Blue Prismにはアーカイブ機能があり、セッションログを退避させてDB容量を節約することができます。(セッションログはSQL ServerのDBに保持されている)
ただ、この機能でアーカイブできるのはあくまでセッションログのみです。
皆さんが日々作成しているプロセスやオブジェクトの変更履歴などはアーカイブ対象外です。
そこで、今回は変更履歴をアーカイブするプロセスを作ってみようと思います。
やりたいこと
- プロセス、オブジェクトの変更履歴をアーカイブする
⇒ DBのBPAAuditEventsテーブルから対象データを抽出する - 新規作成(インポート含む)はアーカイブ対象外
- 〇ヶ月前~△ヶ月前の履歴を対象とできるように、プロセスのインプットを設定
- 出力ファイル名はoutProcObj_yyyyMMdd-yyyyMMdd(※).csvとする。
⇒ yyyyMMddの部分は、対象期間のうち、履歴データの最古の日付と最新の日付が入るものとする。
出力先のフォルダパスは、プロセスのインプットで設定できるものとする。 - 各プロセス、オブジェクトの変更履歴のうち、最新〇件は残す
といった設定ができるようにする。
これができないと、例えば、変更したのが1ヶ月以上前のプロセスに対して、1ヶ月前の変更履歴もアーカイブ対象にした場合に、最新の変更履歴がなくなってしまう。
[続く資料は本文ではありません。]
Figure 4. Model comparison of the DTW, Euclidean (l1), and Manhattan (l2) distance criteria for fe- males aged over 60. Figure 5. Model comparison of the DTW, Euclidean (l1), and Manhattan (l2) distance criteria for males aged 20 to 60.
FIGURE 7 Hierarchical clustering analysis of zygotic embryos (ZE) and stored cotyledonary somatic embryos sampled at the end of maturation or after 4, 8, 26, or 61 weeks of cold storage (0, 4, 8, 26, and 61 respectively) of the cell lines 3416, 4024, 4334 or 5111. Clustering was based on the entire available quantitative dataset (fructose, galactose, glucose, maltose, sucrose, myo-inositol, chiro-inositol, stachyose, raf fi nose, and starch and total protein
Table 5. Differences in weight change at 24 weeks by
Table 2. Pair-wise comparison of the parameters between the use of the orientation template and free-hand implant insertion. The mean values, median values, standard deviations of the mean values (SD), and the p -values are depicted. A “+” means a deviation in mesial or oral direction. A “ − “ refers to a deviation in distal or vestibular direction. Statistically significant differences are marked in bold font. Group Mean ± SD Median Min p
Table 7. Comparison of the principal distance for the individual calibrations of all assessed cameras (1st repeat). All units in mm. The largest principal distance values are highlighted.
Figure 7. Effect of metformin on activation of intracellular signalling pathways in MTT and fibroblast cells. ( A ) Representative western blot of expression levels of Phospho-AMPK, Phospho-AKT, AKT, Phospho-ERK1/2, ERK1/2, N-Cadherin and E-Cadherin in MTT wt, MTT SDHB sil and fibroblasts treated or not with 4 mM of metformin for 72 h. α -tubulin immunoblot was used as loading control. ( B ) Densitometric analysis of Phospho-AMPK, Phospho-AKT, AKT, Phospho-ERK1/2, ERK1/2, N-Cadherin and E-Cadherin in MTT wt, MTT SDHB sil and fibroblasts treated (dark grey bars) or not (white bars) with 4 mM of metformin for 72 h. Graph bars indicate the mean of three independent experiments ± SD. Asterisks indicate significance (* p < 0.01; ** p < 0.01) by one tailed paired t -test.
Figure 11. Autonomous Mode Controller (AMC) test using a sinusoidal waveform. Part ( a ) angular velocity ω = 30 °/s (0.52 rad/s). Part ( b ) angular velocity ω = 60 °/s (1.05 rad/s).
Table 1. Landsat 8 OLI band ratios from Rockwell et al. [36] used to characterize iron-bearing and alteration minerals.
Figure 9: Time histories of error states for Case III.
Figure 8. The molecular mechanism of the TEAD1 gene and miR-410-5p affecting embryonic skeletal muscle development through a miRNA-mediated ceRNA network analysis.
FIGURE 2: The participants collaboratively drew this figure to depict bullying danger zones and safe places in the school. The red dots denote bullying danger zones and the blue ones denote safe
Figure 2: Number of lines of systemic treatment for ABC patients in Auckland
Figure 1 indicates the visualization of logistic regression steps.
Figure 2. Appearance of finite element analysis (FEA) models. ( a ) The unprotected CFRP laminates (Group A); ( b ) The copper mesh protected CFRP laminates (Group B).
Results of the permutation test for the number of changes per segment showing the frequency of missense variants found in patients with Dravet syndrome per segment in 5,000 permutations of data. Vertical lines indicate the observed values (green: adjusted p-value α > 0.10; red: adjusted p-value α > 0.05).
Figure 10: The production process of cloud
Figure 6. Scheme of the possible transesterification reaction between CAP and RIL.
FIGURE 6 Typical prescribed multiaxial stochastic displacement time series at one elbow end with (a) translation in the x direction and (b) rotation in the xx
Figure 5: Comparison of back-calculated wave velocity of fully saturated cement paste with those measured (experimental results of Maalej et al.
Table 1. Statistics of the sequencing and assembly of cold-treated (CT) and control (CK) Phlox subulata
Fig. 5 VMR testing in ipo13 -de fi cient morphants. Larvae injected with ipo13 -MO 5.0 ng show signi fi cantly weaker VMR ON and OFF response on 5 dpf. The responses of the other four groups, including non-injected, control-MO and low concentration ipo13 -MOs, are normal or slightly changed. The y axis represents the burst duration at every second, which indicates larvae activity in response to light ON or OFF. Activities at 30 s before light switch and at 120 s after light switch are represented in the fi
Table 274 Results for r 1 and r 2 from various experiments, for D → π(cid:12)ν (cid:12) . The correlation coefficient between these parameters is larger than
(プロセス新規作成時の履歴しか残らない) - 履歴データ削除時はトランザクションを張り、削除失敗時はロールバックする仕組みを入れる
- アーカイブするトリガーを設定できるようにする。
今回は、対象となる変更履歴の件数が〇件以上ならアーカイブするものとする。 - バックグラウンド実行可能とする。
⇒ 今回使用するオブジェクトがすべてバックグラウンド実行がデフォルトとなっていたため、問題なし。 - セッション停止のリクエストがない限り、実行し続けるものとする。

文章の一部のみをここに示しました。